- Problem statement
Write the entries out again. Each one must match exactly.

- Provided information

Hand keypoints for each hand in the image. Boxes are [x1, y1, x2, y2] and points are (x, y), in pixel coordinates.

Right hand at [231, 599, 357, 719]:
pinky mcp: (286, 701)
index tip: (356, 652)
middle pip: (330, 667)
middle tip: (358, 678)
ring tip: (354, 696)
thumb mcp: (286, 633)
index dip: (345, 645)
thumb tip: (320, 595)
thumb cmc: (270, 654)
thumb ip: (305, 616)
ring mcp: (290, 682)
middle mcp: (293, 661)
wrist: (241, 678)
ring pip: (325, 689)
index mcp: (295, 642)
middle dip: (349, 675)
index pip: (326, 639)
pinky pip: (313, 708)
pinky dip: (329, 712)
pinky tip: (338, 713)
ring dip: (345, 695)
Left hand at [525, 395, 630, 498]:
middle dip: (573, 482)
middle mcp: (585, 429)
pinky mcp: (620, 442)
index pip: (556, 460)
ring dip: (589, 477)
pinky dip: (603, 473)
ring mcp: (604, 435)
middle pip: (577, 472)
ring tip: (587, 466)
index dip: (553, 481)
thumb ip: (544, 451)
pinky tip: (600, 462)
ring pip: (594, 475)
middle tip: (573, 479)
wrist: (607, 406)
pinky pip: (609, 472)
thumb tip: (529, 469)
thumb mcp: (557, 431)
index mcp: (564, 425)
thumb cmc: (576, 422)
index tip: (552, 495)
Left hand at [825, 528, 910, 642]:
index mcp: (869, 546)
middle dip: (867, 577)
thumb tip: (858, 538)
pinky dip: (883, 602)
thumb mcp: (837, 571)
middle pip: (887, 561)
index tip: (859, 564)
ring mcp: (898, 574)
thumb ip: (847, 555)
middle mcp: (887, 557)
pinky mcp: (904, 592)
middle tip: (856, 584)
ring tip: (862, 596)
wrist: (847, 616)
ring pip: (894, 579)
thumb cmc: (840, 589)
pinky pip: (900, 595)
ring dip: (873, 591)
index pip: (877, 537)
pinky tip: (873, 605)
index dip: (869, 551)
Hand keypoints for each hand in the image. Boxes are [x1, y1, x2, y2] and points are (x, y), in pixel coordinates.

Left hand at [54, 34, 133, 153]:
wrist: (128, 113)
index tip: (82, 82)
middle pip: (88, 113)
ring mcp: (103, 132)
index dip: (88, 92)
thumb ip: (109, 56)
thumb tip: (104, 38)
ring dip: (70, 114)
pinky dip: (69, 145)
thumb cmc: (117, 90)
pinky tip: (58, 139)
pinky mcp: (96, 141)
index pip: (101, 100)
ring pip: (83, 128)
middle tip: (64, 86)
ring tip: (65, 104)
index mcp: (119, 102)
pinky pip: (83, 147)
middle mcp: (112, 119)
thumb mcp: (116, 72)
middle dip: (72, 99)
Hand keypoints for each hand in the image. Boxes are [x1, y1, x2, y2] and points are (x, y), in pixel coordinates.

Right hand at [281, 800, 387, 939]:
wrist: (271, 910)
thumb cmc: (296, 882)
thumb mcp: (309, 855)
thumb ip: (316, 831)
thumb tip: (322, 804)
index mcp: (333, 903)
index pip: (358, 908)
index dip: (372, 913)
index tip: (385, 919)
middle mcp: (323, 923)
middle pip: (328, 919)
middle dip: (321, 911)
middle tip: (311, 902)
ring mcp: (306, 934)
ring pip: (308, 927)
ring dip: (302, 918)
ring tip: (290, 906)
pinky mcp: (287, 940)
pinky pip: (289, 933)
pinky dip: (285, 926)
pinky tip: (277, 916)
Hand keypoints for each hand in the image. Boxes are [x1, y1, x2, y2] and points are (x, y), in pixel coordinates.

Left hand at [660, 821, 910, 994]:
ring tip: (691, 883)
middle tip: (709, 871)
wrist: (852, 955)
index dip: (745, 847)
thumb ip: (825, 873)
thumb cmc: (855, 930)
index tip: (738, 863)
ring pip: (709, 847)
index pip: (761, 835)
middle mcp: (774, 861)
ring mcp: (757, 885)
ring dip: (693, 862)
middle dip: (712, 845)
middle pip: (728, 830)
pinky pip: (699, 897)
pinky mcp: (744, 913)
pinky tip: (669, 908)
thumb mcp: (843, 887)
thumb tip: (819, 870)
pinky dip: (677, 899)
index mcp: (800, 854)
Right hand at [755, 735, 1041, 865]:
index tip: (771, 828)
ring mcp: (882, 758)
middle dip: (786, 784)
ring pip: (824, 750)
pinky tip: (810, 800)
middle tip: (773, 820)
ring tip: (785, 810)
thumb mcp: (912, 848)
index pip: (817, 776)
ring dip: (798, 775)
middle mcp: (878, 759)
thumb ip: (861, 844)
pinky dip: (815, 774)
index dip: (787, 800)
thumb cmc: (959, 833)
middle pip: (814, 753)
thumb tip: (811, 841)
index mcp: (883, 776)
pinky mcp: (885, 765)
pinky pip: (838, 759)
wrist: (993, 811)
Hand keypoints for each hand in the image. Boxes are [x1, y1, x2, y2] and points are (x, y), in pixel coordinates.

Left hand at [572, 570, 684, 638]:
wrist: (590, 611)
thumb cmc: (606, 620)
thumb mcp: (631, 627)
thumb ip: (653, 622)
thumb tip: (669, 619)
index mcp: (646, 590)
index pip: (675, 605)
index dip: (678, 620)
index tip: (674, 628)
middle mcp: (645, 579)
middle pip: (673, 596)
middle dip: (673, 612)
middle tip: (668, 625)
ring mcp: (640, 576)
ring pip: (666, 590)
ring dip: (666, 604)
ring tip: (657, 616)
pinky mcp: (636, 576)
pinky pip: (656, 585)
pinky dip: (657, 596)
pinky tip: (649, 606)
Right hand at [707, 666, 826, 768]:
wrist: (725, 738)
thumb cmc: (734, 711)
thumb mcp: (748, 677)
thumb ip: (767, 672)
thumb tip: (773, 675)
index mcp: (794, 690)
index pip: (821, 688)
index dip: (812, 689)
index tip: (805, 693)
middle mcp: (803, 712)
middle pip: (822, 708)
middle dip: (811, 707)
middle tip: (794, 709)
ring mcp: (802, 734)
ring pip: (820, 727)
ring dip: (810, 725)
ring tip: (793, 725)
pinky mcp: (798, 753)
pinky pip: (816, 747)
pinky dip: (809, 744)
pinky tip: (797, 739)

- Solution to this problem
Hand keypoints for each hand in the image. Boxes are [x1, y1, x2, y2] and points are (x, y), in pixel coordinates.

Right hand at [231, 599, 357, 719]:
pinky mcp: (286, 701)
index tip: (356, 652)
middle pip: (330, 667)
middle tip: (358, 678)
ring tip: (354, 696)
thumb mcp: (286, 633)
index dip: (345, 645)
thumb tip: (320, 595)
thumb cmc: (270, 654)
thumb ip: (305, 616)
ring mcp: (290, 682)
middle mcp: (293, 661)
wrist: (241, 678)
ring pip: (325, 689)
index mcp: (295, 642)
middle dip: (349, 675)
index pip: (326, 639)
pinky pip: (313, 708)
pinky dip: (329, 712)
pinky tip: (338, 713)
ring dip: (345, 695)
Left hand at [525, 395, 630, 498]:
middle dip: (573, 482)
middle mcp: (585, 429)
pinky mcp: (620, 442)
index pip: (556, 460)
ring dip: (589, 477)
pinky dip: (603, 473)
ring mcp: (604, 435)
middle pip: (577, 472)
ring tip: (587, 466)
index dip: (553, 481)
thumb ip: (544, 451)
pinky tip: (600, 462)
ring pip: (594, 475)
middle tip: (573, 479)
wrist: (607, 406)
pinky pip: (609, 472)
thumb tip: (529, 469)
thumb mcp: (557, 431)
index mcp: (564, 425)
thumb cmc: (576, 422)
index tip: (552, 495)
Left hand at [825, 528, 910, 642]:
index mcp: (869, 546)
middle dip: (867, 577)
thumb tip: (858, 538)
pinky dip: (883, 602)
thumb mcp: (837, 571)
middle pip: (887, 561)
index tip: (859, 564)
ring mcp: (898, 574)
thumb ip: (847, 555)
middle mcp: (887, 557)
pinky mcp: (904, 592)
middle tip: (856, 584)
ring tip: (862, 596)
wrist: (847, 616)
ring pip: (894, 579)
thumb cmc: (840, 589)
pinky pip: (900, 595)
ring dip: (873, 591)
index pip: (877, 537)
pinky tip: (873, 605)
index dip: (869, 551)
Hand keypoints for each hand in the image. Boxes are [x1, y1, x2, y2] and points are (x, y), in pixel coordinates.

Left hand at [54, 34, 133, 153]:
wrist: (128, 113)
index tip: (82, 82)
middle pip: (88, 113)
ring mcp: (103, 132)
index dip: (88, 92)
thumb ip: (109, 56)
thumb tip: (104, 38)
ring dip: (70, 114)
pinky dip: (69, 145)
thumb cmc: (117, 90)
pinky tip: (58, 139)
pinky mcp: (96, 141)
index pip: (101, 100)
ring pip: (83, 128)
middle tip: (64, 86)
ring tip: (65, 104)
index mcp: (119, 102)
pinky pip: (83, 147)
middle mcp: (112, 119)
thumb mcp: (116, 72)
middle dip: (72, 99)
Hand keypoints for each hand in the image. Boxes are [x1, y1, x2, y2] and points are (x, y), in pixel coordinates.

Right hand at [281, 800, 387, 939]:
wrist: (271, 910)
thumb cmc: (296, 882)
thumb mcp: (309, 855)
thumb ip: (316, 831)
thumb tip: (322, 804)
index mcp: (333, 903)
index pip: (358, 908)
index dip: (372, 913)
index tip: (385, 919)
middle mcp: (323, 923)
middle pip: (328, 919)
middle dip: (321, 911)
middle tip: (311, 902)
ring mcp: (306, 934)
ring pip: (308, 927)
ring dip: (302, 918)
ring tip: (290, 906)
pinky mcp: (287, 940)
pinky pip: (289, 933)
pinky dip: (285, 926)
pinky tip: (277, 916)
Hand keypoints for each hand in the image. Boxes are [x1, y1, x2, y2] and points are (x, y), in pixel coordinates.

Left hand at [660, 821, 910, 994]:
ring tip: (691, 883)
middle tip: (709, 871)
wrist: (852, 955)
index dip: (745, 847)
thumb ip: (825, 873)
thumb cmc: (855, 930)
index tip: (738, 863)
ring pip: (709, 847)
index pip: (761, 835)
middle mcp: (774, 861)
ring mcp: (757, 885)
ring dip: (693, 862)
middle dip: (712, 845)
middle pip: (728, 830)
pinky pip: (699, 897)
pinky mcp: (744, 913)
pinky tip: (669, 908)
thumb mcp: (843, 887)
thumb tip: (819, 870)
pinky dip: (677, 899)
index mcp: (800, 854)
Right hand at [755, 735, 1041, 865]:
index tip: (771, 828)
ring mcp: (882, 758)
middle dip: (786, 784)
ring pip: (824, 750)
pinky tip: (810, 800)
middle tip: (773, 820)
ring tip: (785, 810)
thumb mcp: (912, 848)
index pip: (817, 776)
ring dip: (798, 775)
middle mcp: (878, 759)
thumb ip: (861, 844)
pinky dip: (815, 774)
index dip: (787, 800)
thumb cmc: (959, 833)
middle pip: (814, 753)
thumb tip: (811, 841)
index mcp: (883, 776)
pinky mcp: (885, 765)
pinky pip: (838, 759)
wrist: (993, 811)
Hand keypoints for each hand in the image. Boxes are [x1, y1, x2, y2] and points are (x, y), in pixel coordinates.

Left hand at [572, 570, 684, 638]:
wrist: (590, 611)
thumb cmc: (606, 620)
thumb mcp: (631, 627)
thumb ip: (653, 622)
thumb tip: (669, 619)
index mcp: (646, 590)
index pip: (675, 605)
index dip: (678, 620)
index tip: (674, 628)
middle mcp: (645, 579)
middle pip: (673, 596)
middle dip: (673, 612)
middle tip: (668, 625)
ring mcp: (640, 576)
ring pip: (666, 590)
ring dip: (666, 604)
ring tip: (657, 616)
pinky mcp: (636, 576)
pinky pip: (656, 585)
pinky dip: (657, 596)
pinky tip: (649, 606)
Right hand at [707, 666, 826, 768]:
wrist: (725, 738)
thumb cmc: (734, 711)
thumb mcp: (748, 677)
thumb ip: (767, 672)
thumb tip: (773, 675)
index mcp: (794, 690)
index pip: (821, 688)
index dip: (812, 689)
index tip: (805, 693)
middle mcp: (803, 712)
middle pip: (822, 708)
middle dip: (811, 707)
middle tip: (794, 709)
ring mcp: (802, 734)
ring pip: (820, 727)
ring dip: (810, 725)
ring tip: (793, 725)
pinky mcp: (798, 753)
pinky pip: (816, 747)
pinky dip: (809, 744)
pinky tip: (797, 739)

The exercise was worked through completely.